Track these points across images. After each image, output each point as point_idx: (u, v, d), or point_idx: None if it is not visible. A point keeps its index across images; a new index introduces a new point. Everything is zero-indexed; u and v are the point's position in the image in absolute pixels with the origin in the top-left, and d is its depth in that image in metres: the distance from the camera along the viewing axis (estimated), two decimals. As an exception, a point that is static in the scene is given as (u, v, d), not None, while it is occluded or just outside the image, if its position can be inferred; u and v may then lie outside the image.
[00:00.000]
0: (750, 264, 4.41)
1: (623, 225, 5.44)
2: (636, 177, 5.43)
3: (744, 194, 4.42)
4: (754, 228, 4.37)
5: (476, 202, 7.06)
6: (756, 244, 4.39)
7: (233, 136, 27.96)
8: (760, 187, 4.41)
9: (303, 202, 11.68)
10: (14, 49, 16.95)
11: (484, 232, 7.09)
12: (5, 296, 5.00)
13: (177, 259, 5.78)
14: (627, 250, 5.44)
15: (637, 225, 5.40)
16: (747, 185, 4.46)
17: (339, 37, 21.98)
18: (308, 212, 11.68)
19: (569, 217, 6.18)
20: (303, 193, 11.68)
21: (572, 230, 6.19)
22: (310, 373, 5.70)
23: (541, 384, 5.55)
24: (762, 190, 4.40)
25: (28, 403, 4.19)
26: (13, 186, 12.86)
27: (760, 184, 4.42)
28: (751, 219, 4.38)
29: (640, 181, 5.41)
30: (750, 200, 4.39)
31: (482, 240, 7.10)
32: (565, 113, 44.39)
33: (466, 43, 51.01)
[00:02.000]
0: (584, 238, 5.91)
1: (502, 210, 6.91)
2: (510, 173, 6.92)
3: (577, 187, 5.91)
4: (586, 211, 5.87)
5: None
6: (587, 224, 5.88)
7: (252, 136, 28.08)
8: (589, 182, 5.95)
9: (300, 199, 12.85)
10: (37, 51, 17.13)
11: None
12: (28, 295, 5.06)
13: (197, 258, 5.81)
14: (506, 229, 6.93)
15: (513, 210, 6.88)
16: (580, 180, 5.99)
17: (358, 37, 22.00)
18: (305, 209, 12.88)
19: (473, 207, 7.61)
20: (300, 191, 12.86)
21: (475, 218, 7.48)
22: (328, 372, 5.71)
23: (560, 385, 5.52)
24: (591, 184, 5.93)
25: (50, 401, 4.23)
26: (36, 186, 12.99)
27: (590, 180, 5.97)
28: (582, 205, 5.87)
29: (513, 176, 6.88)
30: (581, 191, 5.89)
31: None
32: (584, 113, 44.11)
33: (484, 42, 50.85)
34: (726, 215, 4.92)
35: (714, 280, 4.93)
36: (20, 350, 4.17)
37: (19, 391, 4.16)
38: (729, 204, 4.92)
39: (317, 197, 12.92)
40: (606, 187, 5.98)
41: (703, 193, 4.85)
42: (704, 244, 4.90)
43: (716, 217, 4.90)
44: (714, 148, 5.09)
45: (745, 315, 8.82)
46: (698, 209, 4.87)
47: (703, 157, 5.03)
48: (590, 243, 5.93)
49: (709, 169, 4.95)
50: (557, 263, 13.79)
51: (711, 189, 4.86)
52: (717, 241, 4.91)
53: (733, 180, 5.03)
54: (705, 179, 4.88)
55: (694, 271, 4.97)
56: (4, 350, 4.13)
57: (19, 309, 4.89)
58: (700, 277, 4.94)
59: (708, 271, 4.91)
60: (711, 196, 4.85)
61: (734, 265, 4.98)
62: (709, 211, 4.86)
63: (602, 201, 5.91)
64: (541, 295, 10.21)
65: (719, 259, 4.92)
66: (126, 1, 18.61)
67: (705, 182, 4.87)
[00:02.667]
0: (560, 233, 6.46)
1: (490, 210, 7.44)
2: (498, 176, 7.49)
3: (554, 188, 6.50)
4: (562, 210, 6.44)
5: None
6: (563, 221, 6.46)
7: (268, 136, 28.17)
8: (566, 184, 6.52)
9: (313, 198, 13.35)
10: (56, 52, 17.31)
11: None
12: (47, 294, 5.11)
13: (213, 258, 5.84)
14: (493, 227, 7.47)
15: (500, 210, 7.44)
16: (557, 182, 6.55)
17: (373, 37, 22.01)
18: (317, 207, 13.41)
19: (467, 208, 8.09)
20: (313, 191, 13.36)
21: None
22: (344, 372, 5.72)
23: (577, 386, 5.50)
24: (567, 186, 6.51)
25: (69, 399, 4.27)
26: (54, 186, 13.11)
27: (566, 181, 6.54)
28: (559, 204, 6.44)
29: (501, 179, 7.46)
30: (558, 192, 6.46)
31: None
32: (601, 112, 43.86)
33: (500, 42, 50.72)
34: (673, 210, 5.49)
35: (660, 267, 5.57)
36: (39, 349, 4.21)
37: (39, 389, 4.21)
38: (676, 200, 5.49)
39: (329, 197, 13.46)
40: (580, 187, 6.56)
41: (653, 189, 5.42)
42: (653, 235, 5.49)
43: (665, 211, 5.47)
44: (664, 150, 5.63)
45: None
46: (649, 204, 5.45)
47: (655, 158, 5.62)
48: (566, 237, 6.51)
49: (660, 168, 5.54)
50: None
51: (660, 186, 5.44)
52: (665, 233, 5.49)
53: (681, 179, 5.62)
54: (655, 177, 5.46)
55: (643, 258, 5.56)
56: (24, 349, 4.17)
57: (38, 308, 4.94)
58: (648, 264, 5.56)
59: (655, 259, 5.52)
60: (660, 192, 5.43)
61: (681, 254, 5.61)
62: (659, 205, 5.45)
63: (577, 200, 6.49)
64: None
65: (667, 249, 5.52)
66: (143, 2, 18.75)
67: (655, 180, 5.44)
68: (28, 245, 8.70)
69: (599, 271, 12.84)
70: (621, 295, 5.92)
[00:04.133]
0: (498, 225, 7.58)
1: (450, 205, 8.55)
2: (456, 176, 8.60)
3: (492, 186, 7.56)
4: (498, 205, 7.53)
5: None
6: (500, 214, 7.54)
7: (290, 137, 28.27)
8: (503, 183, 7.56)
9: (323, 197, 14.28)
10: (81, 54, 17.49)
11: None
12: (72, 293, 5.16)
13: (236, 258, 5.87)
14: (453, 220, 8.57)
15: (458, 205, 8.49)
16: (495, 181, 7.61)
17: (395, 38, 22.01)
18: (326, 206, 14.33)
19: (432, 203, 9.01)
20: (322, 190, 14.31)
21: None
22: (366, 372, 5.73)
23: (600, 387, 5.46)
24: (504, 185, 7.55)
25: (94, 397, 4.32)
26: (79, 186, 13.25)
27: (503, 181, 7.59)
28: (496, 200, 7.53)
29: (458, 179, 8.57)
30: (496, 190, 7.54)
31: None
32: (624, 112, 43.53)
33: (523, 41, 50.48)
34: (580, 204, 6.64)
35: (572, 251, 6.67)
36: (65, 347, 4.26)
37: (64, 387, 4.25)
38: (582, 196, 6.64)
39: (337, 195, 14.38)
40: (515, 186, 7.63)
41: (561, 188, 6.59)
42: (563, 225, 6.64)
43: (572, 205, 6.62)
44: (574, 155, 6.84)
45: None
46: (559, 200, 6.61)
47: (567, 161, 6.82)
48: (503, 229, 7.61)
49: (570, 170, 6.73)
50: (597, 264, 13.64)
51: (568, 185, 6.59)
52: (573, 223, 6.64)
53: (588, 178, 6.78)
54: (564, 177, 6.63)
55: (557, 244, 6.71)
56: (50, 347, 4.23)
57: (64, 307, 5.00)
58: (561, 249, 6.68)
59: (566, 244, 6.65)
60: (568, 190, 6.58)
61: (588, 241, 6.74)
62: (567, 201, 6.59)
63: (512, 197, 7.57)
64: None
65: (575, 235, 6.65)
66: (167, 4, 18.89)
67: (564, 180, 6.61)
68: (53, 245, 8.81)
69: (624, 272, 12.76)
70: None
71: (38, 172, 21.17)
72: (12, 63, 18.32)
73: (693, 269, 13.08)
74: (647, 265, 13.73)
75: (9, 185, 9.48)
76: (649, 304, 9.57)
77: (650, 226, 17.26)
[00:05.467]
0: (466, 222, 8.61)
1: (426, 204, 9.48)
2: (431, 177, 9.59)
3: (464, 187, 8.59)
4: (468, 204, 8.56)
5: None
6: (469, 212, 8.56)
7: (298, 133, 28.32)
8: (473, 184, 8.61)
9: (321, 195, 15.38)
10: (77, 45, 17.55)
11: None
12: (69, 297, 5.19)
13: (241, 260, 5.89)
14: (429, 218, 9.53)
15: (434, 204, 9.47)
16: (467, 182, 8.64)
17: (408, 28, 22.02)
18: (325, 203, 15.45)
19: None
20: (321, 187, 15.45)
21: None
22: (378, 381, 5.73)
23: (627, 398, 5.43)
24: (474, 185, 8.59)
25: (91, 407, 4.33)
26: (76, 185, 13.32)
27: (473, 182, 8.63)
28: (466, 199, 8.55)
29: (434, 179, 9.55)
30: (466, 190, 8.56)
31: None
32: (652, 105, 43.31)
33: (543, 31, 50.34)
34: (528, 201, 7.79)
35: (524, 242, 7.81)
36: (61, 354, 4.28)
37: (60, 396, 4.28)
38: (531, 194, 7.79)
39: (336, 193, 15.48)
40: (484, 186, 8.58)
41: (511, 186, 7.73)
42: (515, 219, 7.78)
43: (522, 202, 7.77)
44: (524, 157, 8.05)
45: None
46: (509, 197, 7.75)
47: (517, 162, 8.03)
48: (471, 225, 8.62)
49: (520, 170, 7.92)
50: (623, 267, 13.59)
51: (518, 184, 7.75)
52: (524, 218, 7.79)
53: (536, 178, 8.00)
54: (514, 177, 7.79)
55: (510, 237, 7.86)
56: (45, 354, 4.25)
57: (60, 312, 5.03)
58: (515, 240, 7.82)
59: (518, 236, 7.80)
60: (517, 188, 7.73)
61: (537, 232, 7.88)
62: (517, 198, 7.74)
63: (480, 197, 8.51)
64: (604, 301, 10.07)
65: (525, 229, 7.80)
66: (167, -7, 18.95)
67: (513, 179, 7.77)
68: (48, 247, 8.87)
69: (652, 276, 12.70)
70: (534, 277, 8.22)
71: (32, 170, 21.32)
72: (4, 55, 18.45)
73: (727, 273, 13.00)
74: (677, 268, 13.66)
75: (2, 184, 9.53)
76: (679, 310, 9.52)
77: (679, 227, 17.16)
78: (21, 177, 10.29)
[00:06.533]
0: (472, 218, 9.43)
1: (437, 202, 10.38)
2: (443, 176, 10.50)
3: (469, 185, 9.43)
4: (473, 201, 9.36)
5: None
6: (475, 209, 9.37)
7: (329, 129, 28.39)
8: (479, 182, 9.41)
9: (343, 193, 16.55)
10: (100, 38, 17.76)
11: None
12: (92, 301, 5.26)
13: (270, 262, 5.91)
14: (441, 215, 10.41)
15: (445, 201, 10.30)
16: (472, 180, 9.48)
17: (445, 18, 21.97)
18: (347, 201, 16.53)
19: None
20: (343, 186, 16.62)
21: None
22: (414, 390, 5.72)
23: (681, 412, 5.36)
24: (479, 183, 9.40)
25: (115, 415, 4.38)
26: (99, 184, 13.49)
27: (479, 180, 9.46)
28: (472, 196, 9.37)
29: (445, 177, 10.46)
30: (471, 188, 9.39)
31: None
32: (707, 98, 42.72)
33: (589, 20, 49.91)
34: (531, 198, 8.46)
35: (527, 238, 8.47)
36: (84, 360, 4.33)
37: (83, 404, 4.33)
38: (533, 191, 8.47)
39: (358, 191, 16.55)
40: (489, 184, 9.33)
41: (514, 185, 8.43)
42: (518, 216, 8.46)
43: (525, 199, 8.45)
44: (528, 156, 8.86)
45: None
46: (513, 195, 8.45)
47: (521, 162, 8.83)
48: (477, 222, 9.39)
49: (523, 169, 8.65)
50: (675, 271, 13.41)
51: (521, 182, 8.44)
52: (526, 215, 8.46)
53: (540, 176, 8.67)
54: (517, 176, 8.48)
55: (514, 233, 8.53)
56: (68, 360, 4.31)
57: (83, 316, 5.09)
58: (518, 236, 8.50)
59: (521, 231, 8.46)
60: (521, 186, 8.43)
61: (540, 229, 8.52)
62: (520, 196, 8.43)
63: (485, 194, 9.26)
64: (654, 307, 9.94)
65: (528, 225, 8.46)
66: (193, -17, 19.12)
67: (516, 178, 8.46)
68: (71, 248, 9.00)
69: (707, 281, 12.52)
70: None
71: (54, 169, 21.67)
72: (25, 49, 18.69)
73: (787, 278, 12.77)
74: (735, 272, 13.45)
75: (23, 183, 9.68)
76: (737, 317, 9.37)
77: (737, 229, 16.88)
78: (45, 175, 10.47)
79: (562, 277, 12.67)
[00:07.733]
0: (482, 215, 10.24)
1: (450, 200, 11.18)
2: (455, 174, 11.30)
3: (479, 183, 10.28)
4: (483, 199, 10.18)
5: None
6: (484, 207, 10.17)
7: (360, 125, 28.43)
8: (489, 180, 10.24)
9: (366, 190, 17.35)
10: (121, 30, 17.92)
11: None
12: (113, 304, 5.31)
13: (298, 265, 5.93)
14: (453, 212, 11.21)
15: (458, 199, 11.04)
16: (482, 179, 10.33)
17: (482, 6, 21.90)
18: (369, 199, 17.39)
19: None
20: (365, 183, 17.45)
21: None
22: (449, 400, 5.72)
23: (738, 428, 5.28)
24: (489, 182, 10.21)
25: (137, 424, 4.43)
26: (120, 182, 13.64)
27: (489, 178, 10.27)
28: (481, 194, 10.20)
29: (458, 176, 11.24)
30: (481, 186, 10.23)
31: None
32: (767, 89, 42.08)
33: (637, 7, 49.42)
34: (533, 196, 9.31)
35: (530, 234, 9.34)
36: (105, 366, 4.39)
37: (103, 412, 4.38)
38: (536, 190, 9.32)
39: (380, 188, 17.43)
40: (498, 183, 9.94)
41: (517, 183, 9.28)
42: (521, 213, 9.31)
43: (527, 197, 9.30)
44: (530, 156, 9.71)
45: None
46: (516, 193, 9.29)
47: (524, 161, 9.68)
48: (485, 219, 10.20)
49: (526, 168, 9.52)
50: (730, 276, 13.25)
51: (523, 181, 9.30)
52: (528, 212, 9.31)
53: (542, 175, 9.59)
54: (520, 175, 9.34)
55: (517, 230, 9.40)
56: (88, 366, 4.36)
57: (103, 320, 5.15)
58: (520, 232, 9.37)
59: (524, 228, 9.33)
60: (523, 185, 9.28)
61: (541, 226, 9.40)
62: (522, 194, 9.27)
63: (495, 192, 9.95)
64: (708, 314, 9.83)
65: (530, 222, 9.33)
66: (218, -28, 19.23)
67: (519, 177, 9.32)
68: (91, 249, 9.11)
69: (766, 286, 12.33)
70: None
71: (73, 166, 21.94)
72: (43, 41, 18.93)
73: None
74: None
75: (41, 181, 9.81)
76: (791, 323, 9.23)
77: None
══════
Only the lines from the opening of the material through the line with "39: (317, 197, 12.92)" should be echoed, exactly as written.

## [Answer to the exercise]
Track these points across images. After each image, output each point as point_idx: (u, v, d), or point_idx: None if it is not visible. A point keeps its index across images; a new index introduces a new point. Everything is zero-indexed; u and v are the point's position in the image in absolute pixels with the origin in the top-left, and d is its depth in that image in metres: the distance from the camera along the viewing axis (estimated), two decimals. As an exception, a point that is static in the scene is given as (u, v, d), not None, while it is occluded or just outside the image, if its position can be inferred; u and v may then lie outside the image.
[00:00.000]
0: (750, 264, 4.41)
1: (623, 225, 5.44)
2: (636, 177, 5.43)
3: (744, 194, 4.42)
4: (754, 228, 4.37)
5: (476, 202, 7.06)
6: (756, 244, 4.39)
7: (233, 136, 27.96)
8: (760, 187, 4.41)
9: (303, 202, 11.68)
10: (14, 49, 16.95)
11: (484, 232, 7.09)
12: (5, 296, 5.00)
13: (177, 259, 5.78)
14: (627, 250, 5.44)
15: (637, 225, 5.40)
16: (747, 185, 4.46)
17: (339, 37, 21.98)
18: (308, 212, 11.68)
19: (569, 217, 6.18)
20: (303, 193, 11.68)
21: (572, 230, 6.19)
22: (310, 373, 5.70)
23: (541, 384, 5.55)
24: (762, 190, 4.40)
25: (28, 403, 4.19)
26: (13, 186, 12.86)
27: (760, 184, 4.42)
28: (751, 219, 4.38)
29: (640, 181, 5.41)
30: (750, 200, 4.39)
31: (482, 240, 7.10)
32: (565, 113, 44.39)
33: (466, 43, 51.01)
[00:02.000]
0: (584, 238, 5.91)
1: (502, 210, 6.91)
2: (510, 173, 6.92)
3: (577, 187, 5.91)
4: (586, 211, 5.87)
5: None
6: (587, 224, 5.88)
7: (252, 136, 28.08)
8: (589, 182, 5.95)
9: (300, 199, 12.85)
10: (37, 51, 17.13)
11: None
12: (28, 295, 5.06)
13: (197, 258, 5.81)
14: (506, 229, 6.93)
15: (513, 210, 6.88)
16: (580, 180, 5.99)
17: (358, 37, 22.00)
18: (305, 209, 12.88)
19: (473, 207, 7.61)
20: (300, 191, 12.86)
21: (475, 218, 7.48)
22: (328, 372, 5.71)
23: (560, 385, 5.52)
24: (591, 184, 5.93)
25: (50, 401, 4.23)
26: (36, 186, 12.99)
27: (590, 180, 5.97)
28: (582, 205, 5.87)
29: (513, 176, 6.88)
30: (581, 191, 5.89)
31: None
32: (584, 113, 44.11)
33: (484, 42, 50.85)
34: (726, 215, 4.92)
35: (714, 280, 4.93)
36: (20, 350, 4.17)
37: (19, 391, 4.16)
38: (729, 204, 4.92)
39: (317, 197, 12.92)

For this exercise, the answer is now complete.